### [TEXT]
========================================

Goober-natorial Race

September 1, 2005 by  
Filed under Edit

If Richard F. Friedman – aka Kinky and the Kinkster – is elected governor of Texas, he will have some big boots to fill. Yes, he would become the first Jewish governor of the state, the first professional musician and the first composer to write songs with lines such as, “To get to hell, you have to go through D/FW Airport.” But he won’t be the first gadfly, jokester or weirdo to become president and/or governor of Texas. Actually, Friedman would join a long line of – how can I put this? – peculiar leaders of Texans.

We’ve had ranchers, lots of lawyers, a former prisoner of war, arch Rebels and equally arch Unionists, oil drillers and, worst of all, journalists: Gov. Will Hobby was editor of The Houston Post. Another governor-to-be, Ross Sterling, owned that same paper. Both Price Daniel and Oscar Branch Colquitt were newspaper publishers. Colquitt was considered a reformer when, after his election in 1910, he abolished use of the bullwhip in Texas prisons, but what else can we expect from theliberalmedia? W. Lee O’Daniel was a flour salesman turned radio star who once fired the Light Crust Doughboys, including Bob Wills. O’Daniel was the only governor who could not vote for himself, having refused to pay the required poll tax.

Dolph Briscoe Jr. of Uvalde was the largest individual land owner in Texas – and one of the richest. Bill Clements was so wealthy he paid to have the Governor’s Mansion re-done. Jim Hogg was so poor that when he left office, he had to borrow money to move his furniture out of the Governor’s Mansion. Later he invested in the Spindletop oil field and became enormously wealthy. John Connally was shot by Lee Harvey Oswald but survived. Beauford Jester, who had the perfect name for a Texas governor, was the only one to die in office. Actually, he died in a Pullman as the train came into Houston. Lt. Gov. Allan Shivers took over for Jester and had the distinction of serving as governor longer than any other person in Texas history – seven years, six months and four days. George W. Bush was the only Texas governor to become a U.S. president, but Sam Houston was elected president (of Texas) before he was elected governor.

We could say our first governor arrived in 1523, when Francisco de Garay came from Spain, but we modernists go with 1691 and the appointment of Domingo Terán de los Ríos as the beginning of Texas as a political entity. Let’s skip forward to 1836 when we were able to choose our own leaders. Counting both the presidents and governors of Texas, we’ve had a couple of Indian fighters, one of whom helped recapture Cynthia Ann Parker, who was famously kidnapped by the Comanche. Another took on a murdering Indian war party in a different way – he prosecuted the warriors in court, won and they wound up in Huntsville, a first on the Texas frontier. One lost his bid for re-election due to Mexican bandits, another governor had been a Forty-Niner but didn’t like California.

========================================

### [INFORMATION SHOWN]
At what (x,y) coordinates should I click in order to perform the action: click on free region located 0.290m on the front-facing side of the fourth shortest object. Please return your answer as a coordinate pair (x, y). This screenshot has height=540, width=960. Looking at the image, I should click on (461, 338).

========================================

Pick up the Texas governors piece right after its last sentence and keep writing. This data has nothing to do with the Texas governors piece.

### [THE REPLY]
They were a feisty bunch. Gov. David Burnet challenged Sam Houston to a duel. James P. Henderson was governor when the Mexican-American War broke out. He turned the state government over to his lieutenant governor and led Texas troops in the war. Sul Ross was a Texas Ranger and Confederate general. (He was the one in the raid that rescued Cynthia Ann Parker.) Pendleton Murrah was born in South Carolina. His parents’ birthplace and date are unknown. Throughout his life, there was a rumor that Murrah was illegitimate. In a case of irony, after secession, President Lincoln offered to send Union troops to keep Houston (an anti-secessionist) in power as governor. Houston refused, and was forced out of office. Later a scalawag governor, Edmund Davis, called on President Grant to send in Union troops so that Davis could stay in power, even though he had lost his re-election bid to Richard Coke. Grant refused, but Davis wouldn’t leave. So for several days Coke and his legislature held forth on the second floor of the Capitol while Davis and his old legislature passed their own laws on the first floor.

One of our stranger stories involves James “Pa” Ferguson who was impeached for using state funds for his own expenses. He was kicked out of the governorship with the legal decree that Ferguson could never hold state office again. No problem. A few years later he ran his wife, Miriam (or “Ma”), who won, and Ferguson was back in the Governor’s Mansion.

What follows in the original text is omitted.